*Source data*
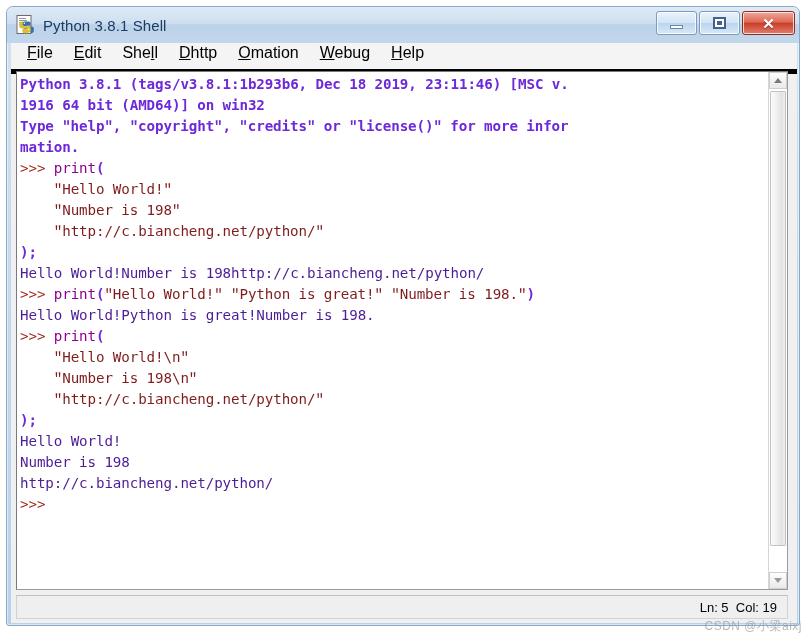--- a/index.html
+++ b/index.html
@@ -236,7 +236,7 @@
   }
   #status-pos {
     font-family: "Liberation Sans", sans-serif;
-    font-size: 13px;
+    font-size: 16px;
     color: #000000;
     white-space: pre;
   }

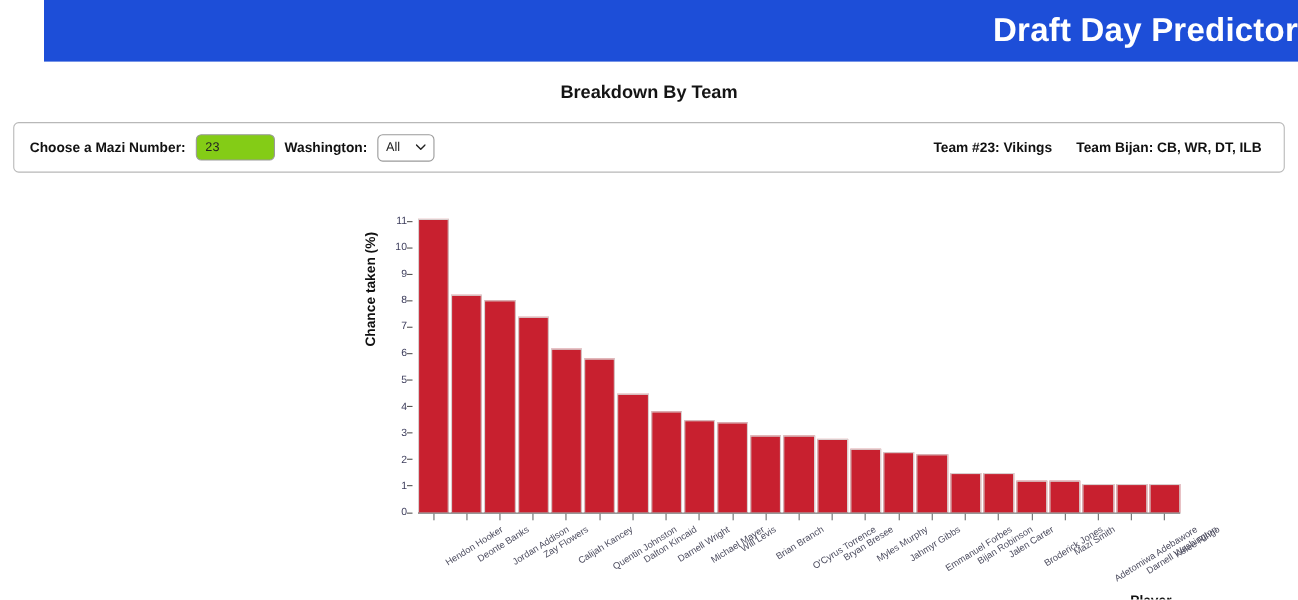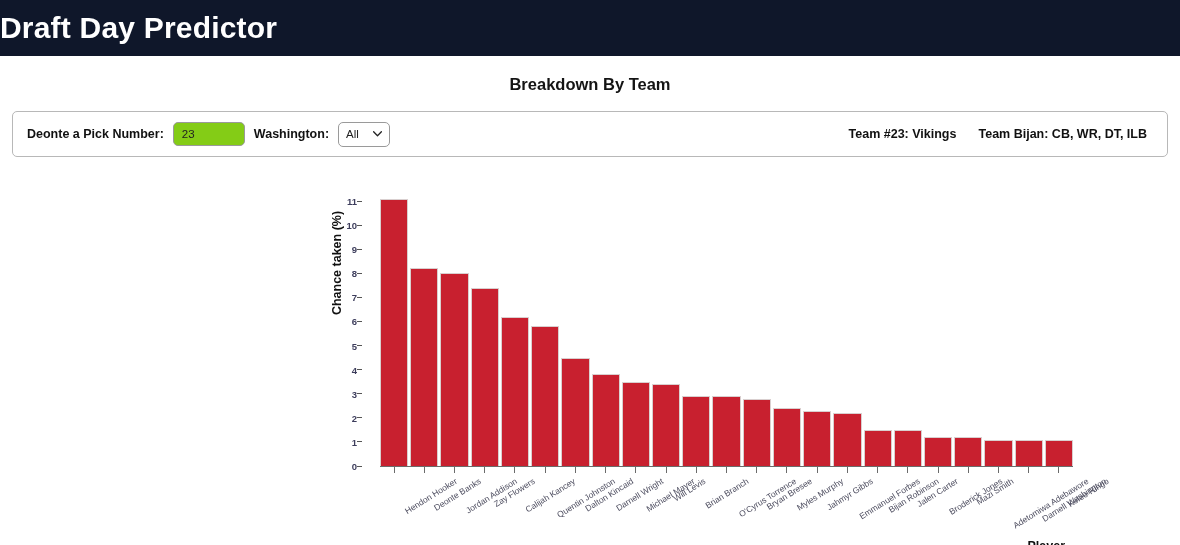--- a/index.html
+++ b/index.html
@@ -14,10 +14,11 @@
   
   .app-header {
     height: 56px;
-    background: #0f172a;
+    background: #1d4ed8;
     display: flex;
     align-items: center;
-    justify-content: flex-start;
+    justify-content: flex-end;
+    margin-left: 40px;
   }
   .app-header h1 {
     margin: 0;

*Work instruction*
Copy out the data verbatim, with no pictures.

*Answer box*
--- a/index.html
+++ b/index.html
@@ -236,7 +236,7 @@
   }
   #status-pos {
     font-family: "Liberation Sans", sans-serif;
-    font-size: 13px;
+    font-size: 16px;
     color: #000000;
     white-space: pre;
   }

--- a/index.html
+++ b/index.html
@@ -14,10 +14,11 @@
   
   .app-header {
     height: 56px;
-    background: #0f172a;
+    background: #1d4ed8;
     display: flex;
     align-items: center;
-    justify-content: flex-start;
+    justify-content: flex-end;
+    margin-left: 40px;
   }
   .app-header h1 {
     margin: 0;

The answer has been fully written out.